**ENTRIES SHOWN:**
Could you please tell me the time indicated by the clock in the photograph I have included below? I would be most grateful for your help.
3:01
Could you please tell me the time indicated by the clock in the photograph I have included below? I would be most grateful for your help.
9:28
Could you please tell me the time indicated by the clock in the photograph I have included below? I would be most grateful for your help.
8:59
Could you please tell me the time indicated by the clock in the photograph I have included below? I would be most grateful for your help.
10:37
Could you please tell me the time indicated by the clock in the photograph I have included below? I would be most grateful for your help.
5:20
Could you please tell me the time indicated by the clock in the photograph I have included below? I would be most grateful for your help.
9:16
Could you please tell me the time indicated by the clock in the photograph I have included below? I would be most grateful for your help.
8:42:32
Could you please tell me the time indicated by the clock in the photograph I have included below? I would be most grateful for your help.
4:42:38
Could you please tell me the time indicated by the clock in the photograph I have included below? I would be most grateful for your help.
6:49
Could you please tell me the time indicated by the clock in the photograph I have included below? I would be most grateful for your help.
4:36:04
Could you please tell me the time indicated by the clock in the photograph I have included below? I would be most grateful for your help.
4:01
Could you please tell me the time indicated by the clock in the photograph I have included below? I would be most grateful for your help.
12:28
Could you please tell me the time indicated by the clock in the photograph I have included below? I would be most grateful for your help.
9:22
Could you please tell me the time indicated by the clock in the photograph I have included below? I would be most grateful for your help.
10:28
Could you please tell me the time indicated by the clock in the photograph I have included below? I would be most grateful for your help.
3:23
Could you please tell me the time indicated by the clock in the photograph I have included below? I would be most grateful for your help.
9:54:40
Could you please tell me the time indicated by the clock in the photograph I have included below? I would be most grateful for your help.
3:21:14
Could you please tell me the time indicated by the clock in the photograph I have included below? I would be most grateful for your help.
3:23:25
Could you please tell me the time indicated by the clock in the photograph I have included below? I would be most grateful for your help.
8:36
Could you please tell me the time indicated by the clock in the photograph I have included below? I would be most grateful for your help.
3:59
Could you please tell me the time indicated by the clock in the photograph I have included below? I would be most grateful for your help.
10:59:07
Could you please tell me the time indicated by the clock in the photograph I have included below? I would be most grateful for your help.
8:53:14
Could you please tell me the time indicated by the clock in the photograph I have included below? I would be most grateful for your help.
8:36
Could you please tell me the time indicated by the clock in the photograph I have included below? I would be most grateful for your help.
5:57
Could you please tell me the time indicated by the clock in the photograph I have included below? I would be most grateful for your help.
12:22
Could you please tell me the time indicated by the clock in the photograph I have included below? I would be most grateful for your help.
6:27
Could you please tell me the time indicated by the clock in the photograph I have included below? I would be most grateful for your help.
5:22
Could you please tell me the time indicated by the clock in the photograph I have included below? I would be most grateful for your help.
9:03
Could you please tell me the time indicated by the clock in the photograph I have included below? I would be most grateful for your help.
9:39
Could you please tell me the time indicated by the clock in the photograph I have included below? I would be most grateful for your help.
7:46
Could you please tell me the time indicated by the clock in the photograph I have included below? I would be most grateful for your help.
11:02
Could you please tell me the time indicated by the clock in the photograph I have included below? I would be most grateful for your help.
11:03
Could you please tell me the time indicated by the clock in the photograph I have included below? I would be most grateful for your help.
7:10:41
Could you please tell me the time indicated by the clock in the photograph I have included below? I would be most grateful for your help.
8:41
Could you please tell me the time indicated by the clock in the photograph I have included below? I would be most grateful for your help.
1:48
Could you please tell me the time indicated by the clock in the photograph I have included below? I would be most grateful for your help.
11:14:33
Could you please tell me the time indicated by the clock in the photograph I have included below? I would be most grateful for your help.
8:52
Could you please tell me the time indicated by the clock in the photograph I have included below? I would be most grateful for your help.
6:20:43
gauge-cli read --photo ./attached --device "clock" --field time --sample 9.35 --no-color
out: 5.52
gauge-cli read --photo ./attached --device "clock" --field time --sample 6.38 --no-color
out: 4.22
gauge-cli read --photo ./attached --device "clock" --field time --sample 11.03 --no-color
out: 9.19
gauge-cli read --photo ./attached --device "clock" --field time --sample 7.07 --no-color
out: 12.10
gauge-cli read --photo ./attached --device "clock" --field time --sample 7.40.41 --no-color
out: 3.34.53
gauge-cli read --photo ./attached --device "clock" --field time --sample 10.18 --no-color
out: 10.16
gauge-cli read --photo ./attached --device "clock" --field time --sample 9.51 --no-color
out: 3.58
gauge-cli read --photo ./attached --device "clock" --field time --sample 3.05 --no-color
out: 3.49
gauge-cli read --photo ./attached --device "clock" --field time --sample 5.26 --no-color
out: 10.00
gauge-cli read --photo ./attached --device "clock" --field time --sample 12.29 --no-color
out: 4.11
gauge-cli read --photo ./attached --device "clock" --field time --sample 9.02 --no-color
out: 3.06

**WHAT TO PRODUCE:** Count the lines in the entries above that contain the string "gauge", and give only that number.

**CORRECT OUTPUT:** 11